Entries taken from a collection
┄┄┄┄┄┄

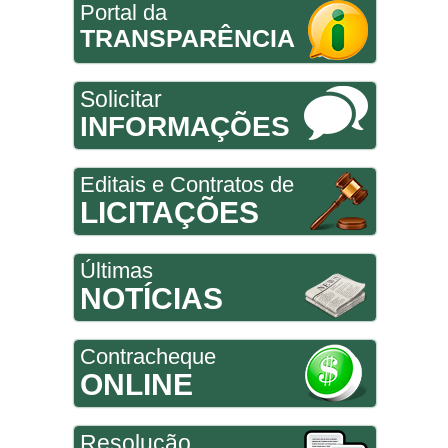
Portal da
TRANSPARÊNCIA
Solicitar
INFORMAÇÕES
Editais e Contratos de
LICITAÇÕES
Últimas
NOTÍCIAS
Contracheque
ONLINE
Resolução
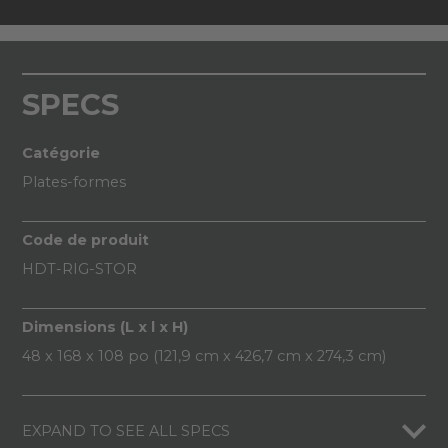
SPECS
Catégorie
Plates-formes
Code de produit
HDT-RIG-STOR
Dimensions (L x l x H)
48 x 168 x 108 po (121,9 cm x 426,7 cm x 274,3 cm)
EXPAND TO SEE ALL SPECS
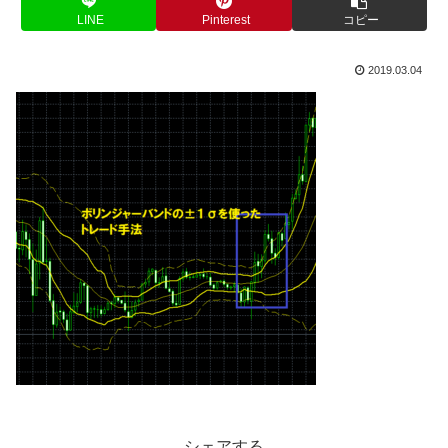
LINE
Pinterest
コピー
2019.03.04
シェアする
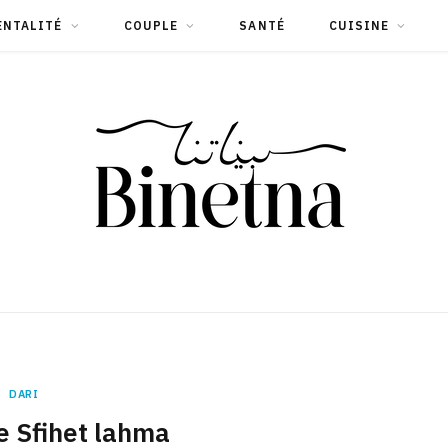
ENTALITÉ
COUPLE
SANTÉ
CUISINE
DARI
e Sfihet lahma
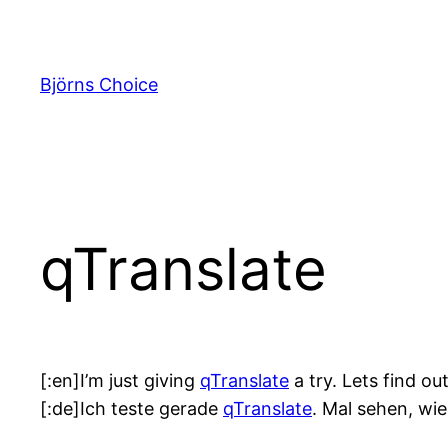
Zum
Inhalt
springen
Björns Choice
qTranslate
[:en]I’m just giving
qTranslate
a try. Lets find ou
[:de]Ich teste gerade
qTranslate
. Mal sehen, wie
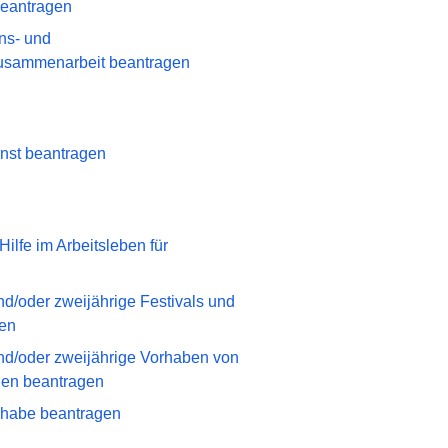
beantragen
ons- und
usammenarbeit beantragen
nst beantragen
lfe im Arbeitsleben für
nd/oder zweijährige Festivals und
gen
und/oder zweijährige Vorhaben von
ngen beantragen
ilhabe beantragen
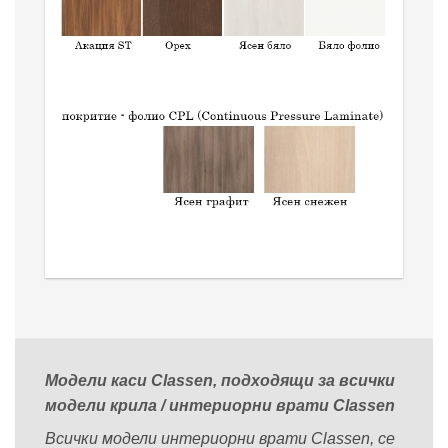
Модели каси Classen, подходящи за всички
модели крила / интериорни врати Classen
Всички модели интериорни врати Classen, се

┄┄┄┄┄┄

• _Exercise directions_: Output the data above verbatim, pictures excluded.

• _Reply to the task_:
Portal da
TRANSPARÊNCIA
Solicitar
INFORMAÇÕES
Editais e Contratos de
LICITAÇÕES
Últimas
NOTÍCIAS
Contracheque
ONLINE
Resolução
SPECS
Catégorie
Plates-formes
Code de produit
HDT-RIG-STOR
Dimensions (L x l x H)
48 x 168 x 108 po (121,9 cm x 426,7 cm x 274,3 cm)
EXPAND TO SEE ALL SPECS
LINE
Pinterest
コピー
2019.03.04
シェアする
ENTALITÉ
COUPLE
SANTÉ
CUISINE
DARI
e Sfihet lahma
Zum
Inhalt
springen
Björns Choice
qTranslate
[:en]I’m just giving
qTranslate
a try. Lets find ou
[:de]Ich teste gerade
qTranslate
. Mal sehen, wie
beantragen
ons- und
usammenarbeit beantragen
nst beantragen
lfe im Arbeitsleben für
nd/oder zweijährige Festivals und
gen
und/oder zweijährige Vorhaben von
ngen beantragen
ilhabe beantragen
Модели каси Classen, подходящи за всички
модели крила / интериорни врати Classen
Всички модели интериорни врати Classen, се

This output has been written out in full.